Linguistic Gap Analysis
Linguistic Gap Analysis
Where Javanese has no equivalent
- Justification (forensic declaration): Javanese has no single word for a legal declaration of right standing granted by a judge. The compound kaanggep bener dening Gusti Allah (“counted as righteous by God”) is a constructed phrase and needs teaching support the first several times it appears.
- Imputed righteousness: similarly constructed (kabeneran kang kaanggep saking Gusti Allah). There is no everyday Javanese concept of a status being credited apart from one’s own action — the cultural intuition, reinforced by kasekten and kasampurnan, runs the opposite direction, toward standing built up through discipline.

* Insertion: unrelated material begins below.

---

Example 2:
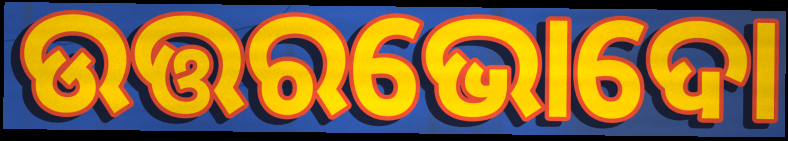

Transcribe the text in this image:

ଉତ୍ତରଭୋଦୋ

- Covenant: prajanjian exists but functions more like a formal, negotiated pact than the relational, God-initiated bond Scripture describes. Every occurrence needs surrounding context to carry the relational weight.
Where Javanese has a false friend
- Gusti (lord): doubles as the ordinary address for a feudal lord or palace master within the keraton social hierarchy, requiring context to establish Christ’s unique, supreme Lordship.

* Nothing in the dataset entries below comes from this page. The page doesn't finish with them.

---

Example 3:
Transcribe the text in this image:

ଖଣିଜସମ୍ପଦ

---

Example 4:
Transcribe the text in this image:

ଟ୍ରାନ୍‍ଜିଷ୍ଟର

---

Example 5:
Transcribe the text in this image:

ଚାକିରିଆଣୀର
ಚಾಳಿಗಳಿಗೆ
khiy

- Kasekten (potency): the most pervasive false friend in this package, describing acquirable spiritual or magical power attributed to sacred objects, ascetics, and rulers; risky for both grace and the power of God.
- Titisan (spirit-descent): the belief that an ancestor’s or deity’s spiritual quality is reborn or manifested in a later figure, a serious false friend for resurrection.

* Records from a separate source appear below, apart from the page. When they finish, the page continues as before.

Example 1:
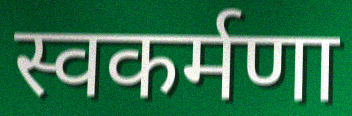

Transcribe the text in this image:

स्वकर्मणा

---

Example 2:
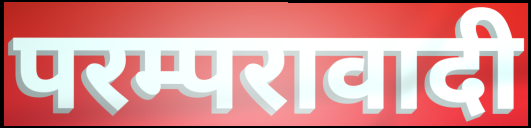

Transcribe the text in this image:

परम्परावादी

Where Javanese already has strong equivalents
- Pitados (faith/belief) functions well for trust in a person, once the object of trust is specified.
- Dosa (sin) functions well as moral transgression, provided it is anchored to offense against a personal God rather than left as generic ritual impurity (cemer).
- Katimbalan (calling, drawn from court-summons protocol) works well for a personal divine call, once distinguished from the impersonal wahyu.